Lens is a 3.8B-parameter foundational text-to-image model designed for efficient training and fast high-resolution generation. It combines dense-caption pre-training, mixed-resolution learning, GPT-OSS multi-layer text features, and the FLUX.2 semantic VAE to reach competitive quality with substantially less training compute than larger T2I models.



Diffusion Model

bf16

https://huggingface.co/Comfy-Org/Lens/tree/main/diffusion_models

fp8

https://huggingface.co/dummy9996/lens-mxfp8-comfyui/tree/main


Encoder

https://huggingface.co/Comfy-Org/Lens/tree/main/text_encoders

Vae

https://huggingface.co/Comfy-Org/Lens/tree/main/vae

requires PR pull:

(run these commands in your "comfyui" folder where models, custom nodes, and output folders reside, NOT ROOT)

git fetch origin pull/14077/head:pr-14077

git checkout pr-14077

once the model is native to comfy, you can just update your comfyui to the latest branch instead of utilizing the PR pull. for now this is what we have. probably today will be the day it gets approved into the master branch.


TURBO MODEL REQUIRES 4 STEPS. DEV MODEL REQUIRES 20 STEPS. workflow is currently set to Dev model settings.
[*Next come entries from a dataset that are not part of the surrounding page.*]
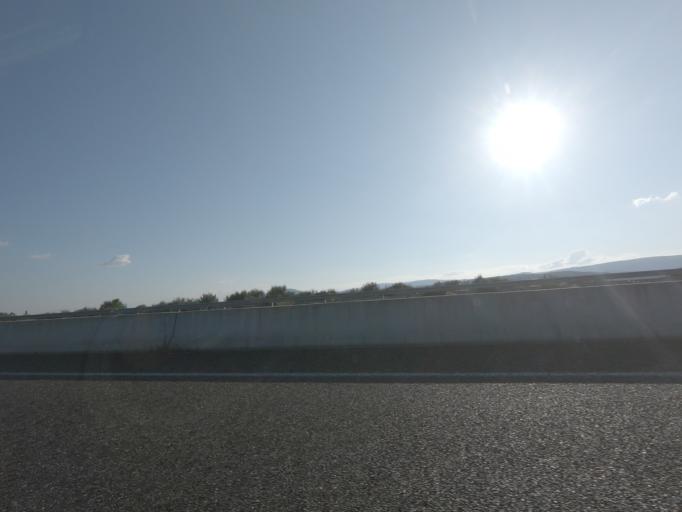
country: ES
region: Galicia
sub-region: Provincia de Ourense
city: Oimbra
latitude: 41.8322
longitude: -7.4216
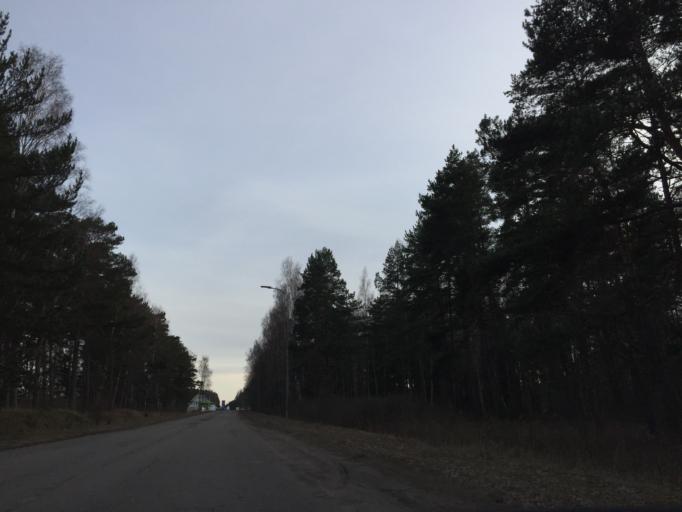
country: LV
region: Salacgrivas
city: Ainazi
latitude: 57.8529
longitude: 24.3552
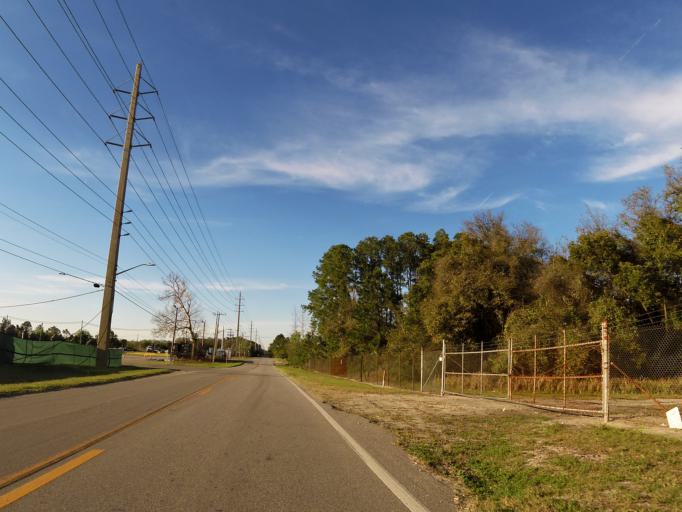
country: US
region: Florida
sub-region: Duval County
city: Jacksonville
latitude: 30.4229
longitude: -81.6013
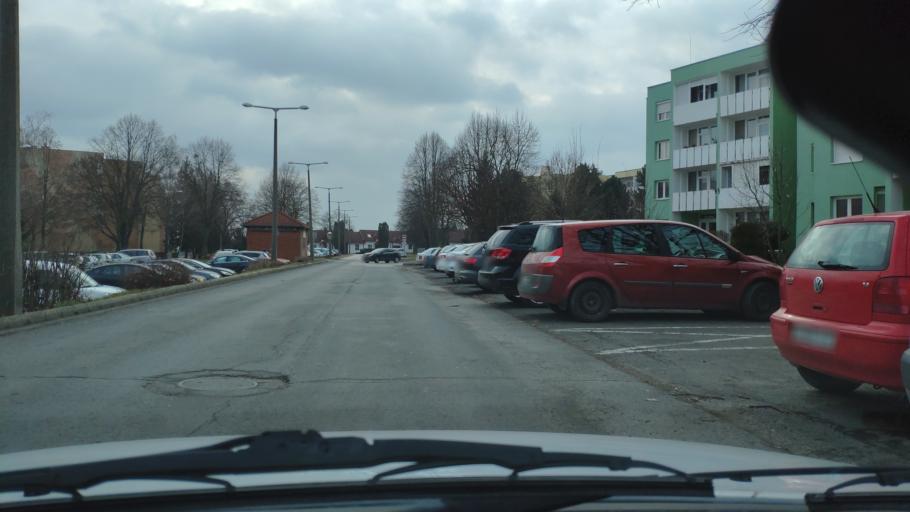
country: HU
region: Zala
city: Nagykanizsa
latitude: 46.4590
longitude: 17.0170
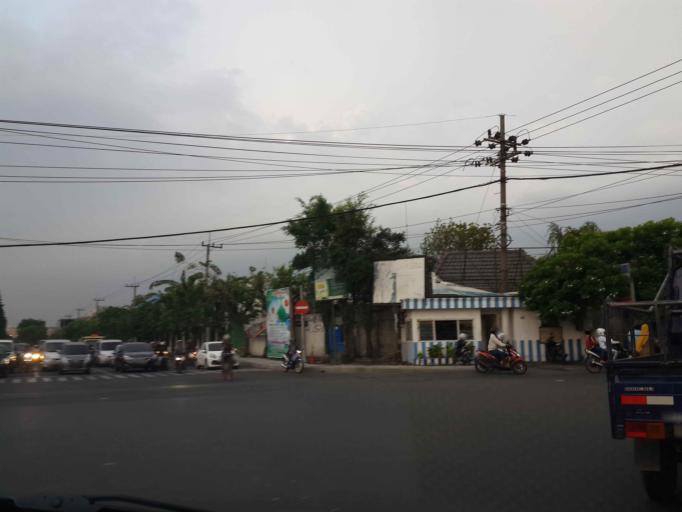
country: ID
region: East Java
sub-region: Kota Surabaya
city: Surabaya
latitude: -7.2453
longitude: 112.7209
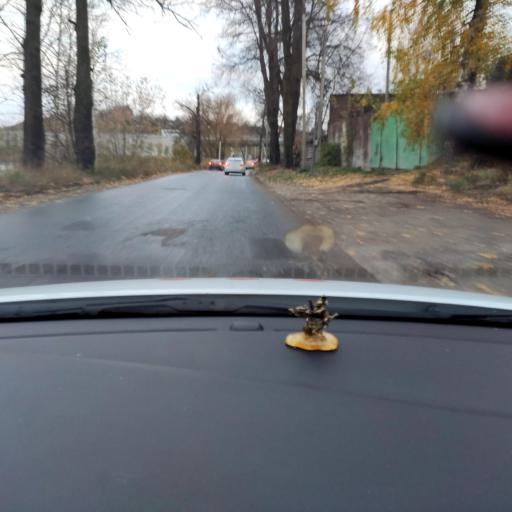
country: RU
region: Tatarstan
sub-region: Gorod Kazan'
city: Kazan
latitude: 55.7283
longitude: 49.1580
Original Contributor notes:
The model is released for research purposes only and is not intended for product or service deployment. Responsible AI considerations were incorporated throughout the development process, including data selection, model training, and evaluation. The training data includes a combination of public, licensed, and internal datasets that were processed to remove clearly identifiable personal information and reduce harmful content where possible. However, as the data is largely sourced from web-scale collections, it may contain biases or uneven representation. As a result, the model may generate outputs that are inaccurate, biased, or inappropriate under certain prompts, including content that could be misleading or raise copyright or IP-related concerns. Given these limitations, the model should be used in controlled research settings, with appropriate human oversight. Downstream users are responsible for applying additional safeguards, such as content moderation, validation, and compliance checks, before using the model in broader applications.